The records below must be copied in full; omit the images.
--- Supplied information Enclosed Below ---
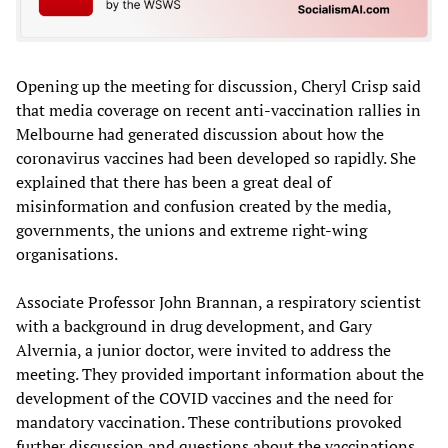
Opening up the meeting for discussion, Cheryl Crisp said
that media coverage on recent anti-vaccination rallies in
Melbourne had generated discussion about how the
coronavirus vaccines had been developed so rapidly. She
explained that there has been a great deal of
misinformation and confusion created by the media,
governments, the unions and extreme right-wing
organisations.
Associate Professor John Brannan, a respiratory scientist
with a background in drug development, and Gary
Alvernia, a junior doctor, were invited to address the
meeting. They provided important information about the
development of the COVID vaccines and the need for
mandatory vaccination. These contributions provoked
further discussion and questions about the vaccinations,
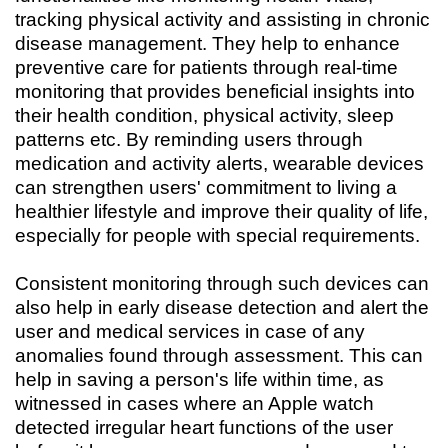
tracking physical activity and assisting in chronic
disease management. They help to enhance
preventive care for patients through real-time
monitoring that provides beneficial insights into
their health condition, physical activity, sleep
patterns etc. By reminding users through
medication and activity alerts, wearable devices
can strengthen users' commitment to living a
healthier lifestyle and improve their quality of life,
especially for people with special requirements.
Consistent monitoring through such devices can
also help in early disease detection and alert the
user and medical services in case of any
anomalies found through assessment. This can
help in saving a person's life within time, as
witnessed in cases where an Apple watch
detected irregular heart functions of the user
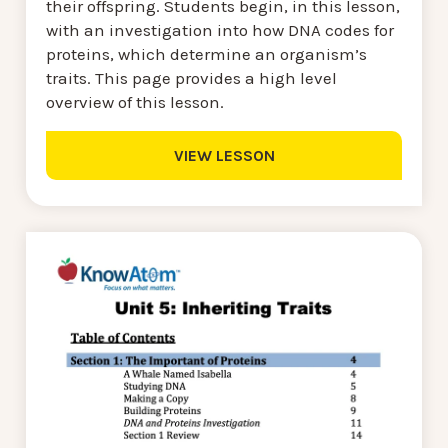
their offspring. Students begin, in this lesson,
with an investigation into how DNA codes for
proteins, which determine an organism’s
traits. This page provides a high level
overview of this lesson.
VIEW LESSON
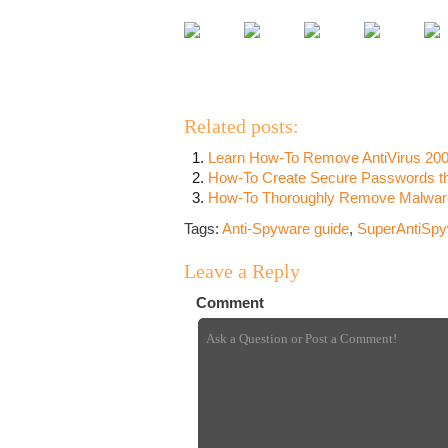
Related posts:
Learn How-To Remove AntiVirus 200
How-To Create Secure Passwords tha
How-To Thoroughly Remove Malware,
Tags:
Anti-Spyware guide
,
SuperAntiSpyw
Leave a Reply
Comment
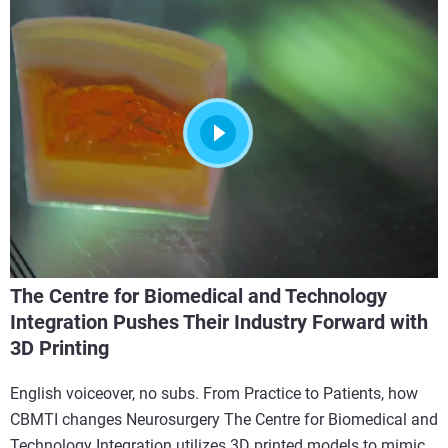
The Centre for Biomedical and Technology
Integration Pushes Their Industry Forward with
3D Printing
English voiceover, no subs. From Practice to Patients, how
CBMTI changes Neurosurgery The Centre for Biomedical and
Technology Integration utilizes 3D printed models to mimic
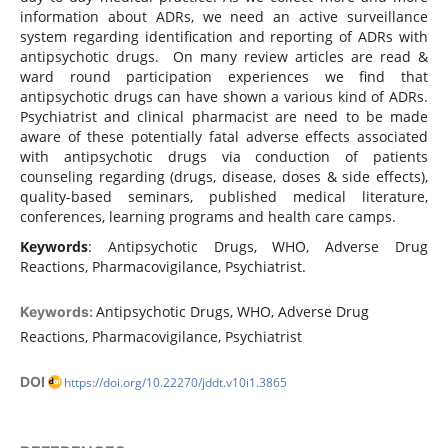
information about ADRs, we need an active surveillance
system regarding identification and reporting of ADRs with
antipsychotic drugs. On many review articles are read &
ward round participation experiences we find that
antipsychotic drugs can have shown a various kind of ADRs.
Psychiatrist and clinical pharmacist are need to be made
aware of these potentially fatal adverse effects associated
with antipsychotic drugs via conduction of patients
counseling regarding (drugs, disease, doses & side effects),
quality-based seminars, published medical literature,
conferences, learning programs and health care camps.
Keywords
: Antipsychotic Drugs, WHO, Adverse Drug
Reactions, Pharmacovigilance, Psychiatrist.
Antipsychotic Drugs, WHO, Adverse Drug
Keywords:
Reactions, Pharmacovigilance, Psychiatrist
DOI
https://doi.org/10.22270/jddt.v10i1.3865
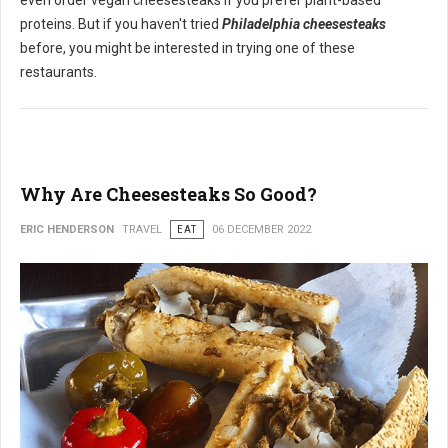
even order vegan cheesesteaks if you prefer plant-based
proteins. But if you haven't tried
Philadelphia cheesesteaks
before, you might be interested in trying one of these
restaurants.
Why Are Cheesesteaks So Good?
ERIC HENDERSON
TRAVEL
EAT
06 DECEMBER 2022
--- End of Enclosed Supplied information ---
### [Solved exercise]
Opening up the meeting for discussion, Cheryl Crisp said
that media coverage on recent anti-vaccination rallies in
Melbourne had generated discussion about how the
coronavirus vaccines had been developed so rapidly. She
explained that there has been a great deal of
misinformation and confusion created by the media,
governments, the unions and extreme right-wing
organisations.
Associate Professor John Brannan, a respiratory scientist
with a background in drug development, and Gary
Alvernia, a junior doctor, were invited to address the
meeting. They provided important information about the
development of the COVID vaccines and the need for
mandatory vaccination. These contributions provoked
further discussion and questions about the vaccinations,
tracking physical activity and assisting in chronic
disease management. They help to enhance
preventive care for patients through real-time
monitoring that provides beneficial insights into
their health condition, physical activity, sleep
patterns etc. By reminding users through
medication and activity alerts, wearable devices
can strengthen users' commitment to living a
healthier lifestyle and improve their quality of life,
especially for people with special requirements.
Consistent monitoring through such devices can
also help in early disease detection and alert the
user and medical services in case of any
anomalies found through assessment. This can
help in saving a person's life within time, as
witnessed in cases where an Apple watch
detected irregular heart functions of the user
their offspring. Students begin, in this lesson,
with an investigation into how DNA codes for
proteins, which determine an organism’s
traits. This page provides a high level
overview of this lesson.
VIEW LESSON
Related posts:
Learn How-To Remove AntiVirus 200
How-To Create Secure Passwords tha
How-To Thoroughly Remove Malware,
Tags:
Anti-Spyware guide
,
SuperAntiSpyw
Leave a Reply
Comment
The Centre for Biomedical and Technology
Integration Pushes Their Industry Forward with
3D Printing
English voiceover, no subs. From Practice to Patients, how
CBMTI changes Neurosurgery The Centre for Biomedical and
Technology Integration utilizes 3D printed models to mimic
information about ADRs, we need an active surveillance
system regarding identification and reporting of ADRs with
antipsychotic drugs. On many review articles are read &
ward round participation experiences we find that
antipsychotic drugs can have shown a various kind of ADRs.
Psychiatrist and clinical pharmacist are need to be made
aware of these potentially fatal adverse effects associated
with antipsychotic drugs via conduction of patients
counseling regarding (drugs, disease, doses & side effects),
quality-based seminars, published medical literature,
conferences, learning programs and health care camps.
Keywords
: Antipsychotic Drugs, WHO, Adverse Drug
Reactions, Pharmacovigilance, Psychiatrist.
Antipsychotic Drugs, WHO, Adverse Drug
Keywords:
Reactions, Pharmacovigilance, Psychiatrist
DOI
https://doi.org/10.22270/jddt.v10i1.3865
even order vegan cheesesteaks if you prefer plant-based
proteins. But if you haven't tried
Philadelphia cheesesteaks
before, you might be interested in trying one of these
restaurants.
Why Are Cheesesteaks So Good?
ERIC HENDERSON
TRAVEL
EAT
06 DECEMBER 2022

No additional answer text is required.